Optional - Recommended: Compare results across several implementations of AArch64 and x86_64 systems. Note that on different CPU implementations, the relative performance of different algorithms will vary; for example, table lookup may outperform other algorithms on a system with a fast memory system (cache), but not on a system with a slower memory system.

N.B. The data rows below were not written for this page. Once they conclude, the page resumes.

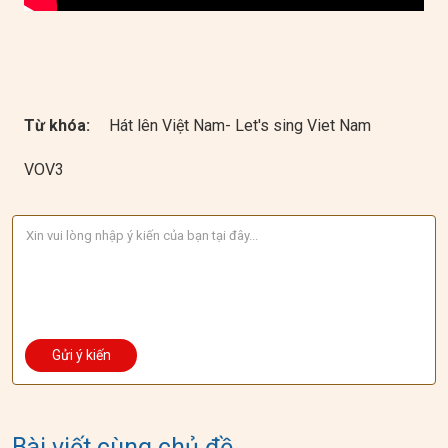
Từ khóa:
Hát lên Việt Nam- Let's sing Viet Nam
VOV3
Bài viết cùng chủ đề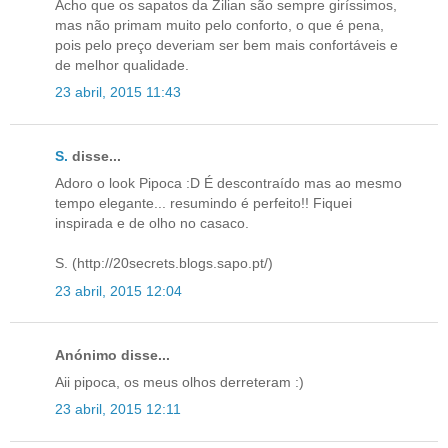
Acho que os sapatos da Zilian são sempre giríssimos,
mas não primam muito pelo conforto, o que é pena,
pois pelo preço deveriam ser bem mais confortáveis e
de melhor qualidade.
23 abril, 2015 11:43
S.
disse...
Adoro o look Pipoca :D É descontraído mas ao mesmo
tempo elegante... resumindo é perfeito!! Fiquei
inspirada e de olho no casaco.
S. (http://20secrets.blogs.sapo.pt/)
23 abril, 2015 12:04
Anónimo disse...
Aii pipoca, os meus olhos derreteram :)
23 abril, 2015 12:11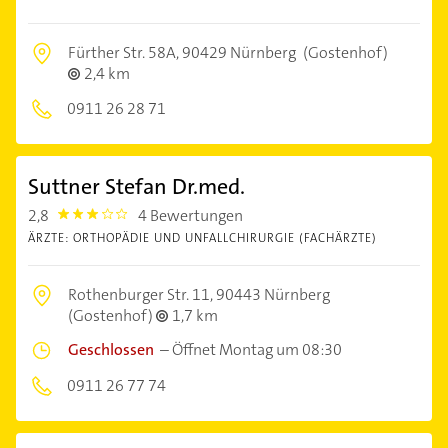
Fürther Str. 58A,
90429 Nürnberg
(Gostenhof)
2,4 km
0911 26 28 71
Suttner Stefan Dr.med.
2,8
4 Bewertungen
2.8
ÄRZTE: ORTHOPÄDIE UND UNFALLCHIRURGIE (FACHÄRZTE)
Rothenburger Str. 11,
90443 Nürnberg
(Gostenhof)
1,7 km
Geschlossen
–
Öffnet Montag um 08:30
0911 26 77 74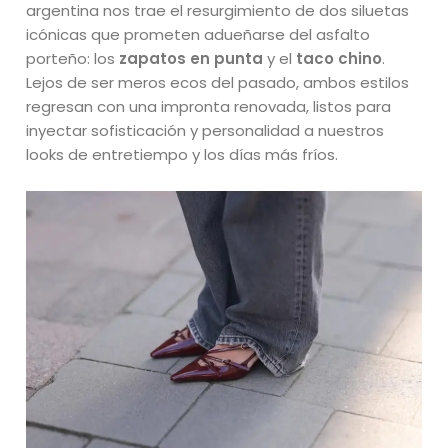
argentina nos trae el resurgimiento de dos siluetas
icónicas que prometen adueñarse del asfalto
porteño: los
zapatos en punta
y el
taco chino
.
Lejos de ser meros ecos del pasado, ambos estilos
regresan con una impronta renovada, listos para
inyectar sofisticación y personalidad a nuestros
looks de entretiempo y los días más fríos.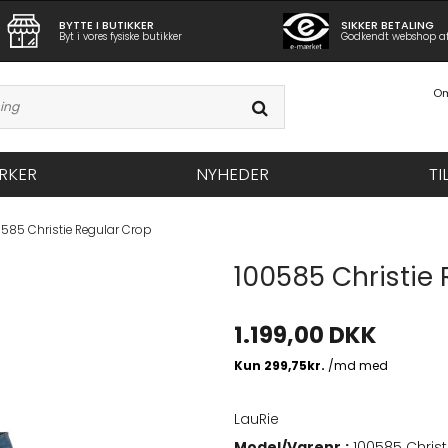
BYTTE I BUTIKKER
SIKKER BETALING
Byt i vores fysiske butikker
Godkendt webshop a
Om
RKER
NYHEDER
TI
0585 Christie Regular Crop
100585 Christie
1.199,00 DKK
LauRie
Model/Varenr.:
100585 Christ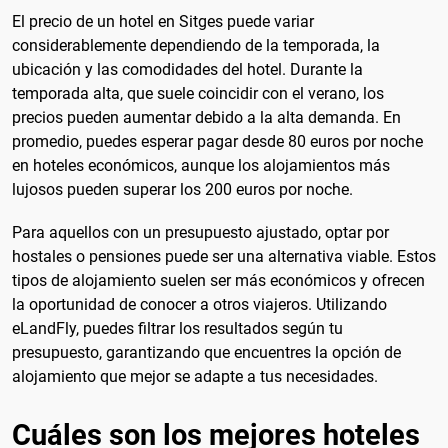
El precio de un hotel en Sitges puede variar
considerablemente dependiendo de la temporada, la
ubicación y las comodidades del hotel. Durante la
temporada alta, que suele coincidir con el verano, los
precios pueden aumentar debido a la alta demanda. En
promedio, puedes esperar pagar desde 80 euros por noche
en hoteles económicos, aunque los alojamientos más
lujosos pueden superar los 200 euros por noche.
Para aquellos con un presupuesto ajustado, optar por
hostales o pensiones puede ser una alternativa viable. Estos
tipos de alojamiento suelen ser más económicos y ofrecen
la oportunidad de conocer a otros viajeros. Utilizando
eLandFly, puedes filtrar los resultados según tu
presupuesto, garantizando que encuentres la opción de
alojamiento que mejor se adapte a tus necesidades.
Cuáles son los mejores hoteles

  • For AArch64, you could compare the performance on AArchie against the various class servers, or between the class servers and a Raspberry Pi 3 (in 64-bit mode) or an ARM Chromebook.
  • For x86_64, you could compare the performance of different processors, such as xerxes, your own laptop or desktop, and Seneca systems such as Matrix or lab desktops.

Things to consider

Design of Your Tests

  • Most solutions for a problem of this type involve generating a large amount of data in an array, processing that array using the function being evaluated, and then storing that data back into an array. The test setup can take more time than the actual test! Make sure that you measure the time taken in the code under test only -- you need to be able to remove the rest of the processing time from your evaluation.
  • You may need to run a very large amount of sample data through the function to be able to detect its performance.
  • If you do not use the output from your calculation (e.g., do something with the output array), the compiler may recognize that, and remove the code you're trying to test. Be sure to process the results in some way so that the optimizer preserves the code you want to test. It is a good idea to calculate some sort of verification value to ensure that both approaches generate the same results.
  • Be aware of what other tasks the system is handling during your test run, including software running on behalf of other users.

Tips

Idea.png
Analysis
Do a thorough analysis of the results. Be certain (and prove!) that your performance measurement does not include the generation or summarization of the test data. Do multiple runs and discard the outliers. Decide whether to use mean, minimum, or maximum time values from the multiple runs, and explain why you made that decision. Control your variables well. Show relative performance as percentage change, e.g., "this approach was NN% faster than that approach".
Idea.png
Non-Decimal Notation
In this lab, the number prefix 0x indicates a hexadecimal number, and 0b indicates a binary number, in harmony with the C language.
Idea.png
Time and Memory Usage of a Program
You can get basic timing information for a program by running time programName -- the output will show the total time taken (real), the amount of CPU time used to run the application (user), and the amount of CPU time used by the operating system on behalf of the application (system). The version of the time command located in /bin/time gives slightly different information than the version built in to bash -- including maximum resident memory usage: /bin/time ./programName
Idea.png
SOX
If you want to try this with actual sound samples, you can convert a sound file of your choice to raw 16-bit signed integer PCM data using the sox utility present on most Linux systems and available for a wide range of platforms.
Idea.png
stdint.h
The stdint.h header provides definitions for many specialized integer size types. Use int16_t for 16-bit signed integers.
Idea.png
Scripting
Use bash scripting capabilities to reduce tedious manual steps!